Cosa vuoi diventare da grande? È una domanda che probabilmente hai sentito almeno una dozzina di volte mentre crescevi. Forse la tua risposta è cambiata nel tempo. O forse ora che sei un adulto sei finito esattamente dove avevi immaginato di essere fin dall'inizio. In ogni caso, la tua risposta era probabilmente qualcosa di tangibile come un astronauta, un stilista di moda, un calciatore o qualsiasi altra cosa. Una risposta che non molti darebbero è chiamare un'emozione. Cosa vuoi diventare da grande? Felice, semplicemente felice. E una volta che l'ho, voglio congelarla in una bottiglia.
Il Viaggio
Ma possiamo davvero sentirci felici tutto il tempo? Beh, ad essere onesti, probabilmente no. Lasciami chiederti questo: hai mai provato a sentirti infelice? Se la tua risposta è un sì sonoro, unisciti al club. È un'emozione comune e non c'è nulla di sbagliato nel sentirsi in questo modo. In un certo senso, è la nostra mente che dice che siamo sulla strada sbagliata. Potremmo anche spingere un chiodo quadrato in un buco rotondo. Come cercare di essere popolari comprando scarpe nuove e costose. Pensiero divertente: se quel chiodo quadrato è abbastanza piccolo, potrebbe anche adattarsi per un po'. Ma quella "felicità momentanea" dura poco poiché non abbiamo effettivamente risolto il problema alla radice, se ce n'è uno. Tornando alla questione del diventare. Se sei, dopo averci lavorato per molti, molti anni, finalmente quella professione che hai sempre voluto essere. Ti renderà davvero felice? C'è un'esplosione di gioia e realizzazione? Certo, ma la felicità che ne deriva non dura mai. Questo perché ci abituiamo alla mano che ci nutre. E se cerchiamo qualcosa, alla fine potremmo ottenerlo e diventa la nuova normalità. Anche se quell'obiettivo è qualcosa di grandioso come un lavoro.
Sempre sulla strada
"Se potessi congelare il tempo in una bottiglia". È una bella citazione di Jim Croce nella canzone "Time in a bottle". Ho immaginato innumerevoli volte come sarebbe. Se solo potessimo scattare una foto e vivere una bellissima combinazione di eventi più e più volte. Sfortunatamente, semplicemente non possiamo. Le cose cambiano e in un certo senso siamo sempre sulla strada verso la prossima grande cosa. O frustrantemente cercando di proteggere ciò che già abbiamo e amiamo. Infatti, secondo la ricerca, noi come persone siamo più tristi per aver perso qualcosa che già abbiamo, piuttosto che felici per aver guadagnato qualcosa di nuovo.

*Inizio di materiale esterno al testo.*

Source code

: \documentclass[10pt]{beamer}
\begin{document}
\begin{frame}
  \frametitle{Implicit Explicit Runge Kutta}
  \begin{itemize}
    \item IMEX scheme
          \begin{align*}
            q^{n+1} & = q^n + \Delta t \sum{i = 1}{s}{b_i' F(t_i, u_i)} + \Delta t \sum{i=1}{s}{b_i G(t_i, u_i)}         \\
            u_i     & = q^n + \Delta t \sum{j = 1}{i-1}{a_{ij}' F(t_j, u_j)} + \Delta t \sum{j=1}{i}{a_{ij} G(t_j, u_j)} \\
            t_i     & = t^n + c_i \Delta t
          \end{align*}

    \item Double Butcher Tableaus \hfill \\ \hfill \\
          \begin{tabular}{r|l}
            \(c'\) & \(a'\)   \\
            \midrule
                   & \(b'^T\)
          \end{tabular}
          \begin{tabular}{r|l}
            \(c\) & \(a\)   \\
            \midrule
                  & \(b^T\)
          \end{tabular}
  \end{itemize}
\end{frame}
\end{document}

Fai della felicità una priorità
Quindi, sapendo che siamo sempre sulla strada e che la felicità derivante dal successo è solo temporanea; dove ci lascia questo? Beh, speriamo che, sapendo ciò che sai ora, tu possa ora fare della felicità una priorità costante. Qualcosa da non inseguire ma da trovare nelle piccole cose. Un profumo di fiori mentre vai in ufficio, o una risata con il tuo partner su qualcosa di sciocco. Possiamo solo vivere una vita insieme. E poiché non possiamo congelare il tempo in una bottiglia, rendiamo la vita costante che facciamo più piacevole. Trovare questi piccoli momenti di felicità va molto lontano nel raggiungere questo. La felicità non è una destinazione, né è un effetto collaterale del raggiungimento di un punto fisso nella tua vita. Deve essere fatta una priorità. E più spesso che mai, vivere una vita consapevole, rimanere nel presente e apprezzare le piccole cose è tutto ciò che serve.